Although rare, γδ T-ALL accounts for up to 10% of T-ALL cases, and this is significantly higher than the proportion (1%) of γδ thymocytes in the healthy thymus. This raises the possibility that γδ thymocytes have increased potential for malignant transformation.10, 11, 45 A possible contributor to this phenomenon could be CD27 costimulation, as it increases CK2 activity (synergistically with TCR stimulation) in γδ T-ALL cells expressing high levels of CD27. Of note, the importance of CK2 in T-cell biology is also underscored by its modulation by the inhibitory receptor PD-1 that decreases CK2 activity and AKT signaling in CD4+ T cells.35

The ability of CK2 to affect AKT signaling was previously reported in T-ALL.14, 18, 19 Here we showed for the first time that a CK2-AKT link exists in γδ thymocytes and γδ T-ALL cells. Most important, we considerably extended previous knowledge by demonstrating that AKT is essential for CK2-mediated effects: (1) chemical AKT inhibition (with MK-2206) mimicked CK2 inhibition (with CX-4945); (2) the latter extinguished AKT signaling (AKT phosphorylation and downstream effects); and (3) ectopic expression of a constitutively active form of AKT partially rescued the apoptosis because of CK2 inhibition. These results suggest that, although AKT activation is not sufficient to fully mimic CK2 activity, it is absolutely required for CK2-mediated effects in γδ T cells.

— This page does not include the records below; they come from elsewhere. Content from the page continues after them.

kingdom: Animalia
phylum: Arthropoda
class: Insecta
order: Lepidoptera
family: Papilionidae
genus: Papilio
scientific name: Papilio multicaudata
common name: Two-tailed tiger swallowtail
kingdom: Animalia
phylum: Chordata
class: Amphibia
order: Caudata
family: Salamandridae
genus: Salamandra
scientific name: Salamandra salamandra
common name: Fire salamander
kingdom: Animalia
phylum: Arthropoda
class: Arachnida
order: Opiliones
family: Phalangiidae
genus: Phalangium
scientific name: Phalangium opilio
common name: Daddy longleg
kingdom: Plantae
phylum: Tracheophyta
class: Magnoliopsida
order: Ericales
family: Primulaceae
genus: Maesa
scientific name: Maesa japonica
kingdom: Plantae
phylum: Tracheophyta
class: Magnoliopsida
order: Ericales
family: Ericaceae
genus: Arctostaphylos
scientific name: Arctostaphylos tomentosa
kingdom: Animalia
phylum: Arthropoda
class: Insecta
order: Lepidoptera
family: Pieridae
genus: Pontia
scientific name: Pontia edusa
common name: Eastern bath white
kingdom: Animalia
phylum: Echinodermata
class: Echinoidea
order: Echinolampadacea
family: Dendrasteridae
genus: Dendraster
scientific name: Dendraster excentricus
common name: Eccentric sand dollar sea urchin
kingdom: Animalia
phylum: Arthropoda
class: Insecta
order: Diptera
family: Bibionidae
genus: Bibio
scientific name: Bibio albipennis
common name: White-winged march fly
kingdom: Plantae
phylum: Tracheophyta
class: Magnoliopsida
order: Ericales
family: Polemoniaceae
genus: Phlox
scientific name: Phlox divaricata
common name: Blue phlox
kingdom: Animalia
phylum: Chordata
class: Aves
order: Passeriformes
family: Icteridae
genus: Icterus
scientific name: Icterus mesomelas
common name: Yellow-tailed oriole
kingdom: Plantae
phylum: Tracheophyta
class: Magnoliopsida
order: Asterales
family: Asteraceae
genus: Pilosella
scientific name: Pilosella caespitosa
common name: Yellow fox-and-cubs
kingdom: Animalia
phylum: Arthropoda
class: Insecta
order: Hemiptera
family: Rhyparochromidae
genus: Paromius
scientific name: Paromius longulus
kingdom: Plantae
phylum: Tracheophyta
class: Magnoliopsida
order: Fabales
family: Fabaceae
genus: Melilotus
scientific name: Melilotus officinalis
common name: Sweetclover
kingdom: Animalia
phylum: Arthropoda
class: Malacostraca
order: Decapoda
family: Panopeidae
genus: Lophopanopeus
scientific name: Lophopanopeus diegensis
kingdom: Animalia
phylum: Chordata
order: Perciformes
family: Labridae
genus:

Maximal AKT activation requires phosphorylation at Ser129 (as reported in our western blot analyses) by CK2 both in vitro and in vivo.46, 47 Activated AKT promotes cell survival through direct phosphorylation of anti-apoptotic molecules, or indirectly through the transcriptional activation of anti-apoptotic genes and increased metabolic capacity.48, 49 AKT inhibits GSK3β activity50 by direct phosphorylation of an N-terminal regulatory serine residue, allowing glycogen and protein synthesis.51 Inhibition of CK2 activity in γδ thymocytes or γδ T-ALL cells abrogated the AKT/GSK3β signaling pathway and had a major impact on cell survival and proliferation. Interestingly, the strong dependence on AKT may be specific for human γδ T cells, as AKT-deficient mice were reported to have a normal γδ T-cell pool in the periphery.52

Overall, our demonstration of the high sensitivity γδ T-ALL cells to CK2 inhibition with CX-4945 in vitro and in vivo clearly supports its use for γδ T-ALL treatment. Importantly, CX-4945 is currently in phase II clinical trials in patients with multiple myeloma or advanced solid cancers.27

Finally, our study has implications, not only for hematology, but also for cancer immunotherapy, as γδ T cells are known to play important roles in protective (antitumor) responses.53 In particular, we have recently documented the potent antileukemia properties of Vδ1+ γδ T cells expressing natural cytotoxicity receptors.9 The success of their clinical application, particularly in adoptive cell therapy, will strongly depend on the capacity to survive ex vivo TCR-mediated activation and in vivo establishment and expansion. We thus believe an increased knowledge of the molecular determinants of γδ T-cell survival, as disclosed here for CK2, will be key to optimize their performance in cancer immunotherapy.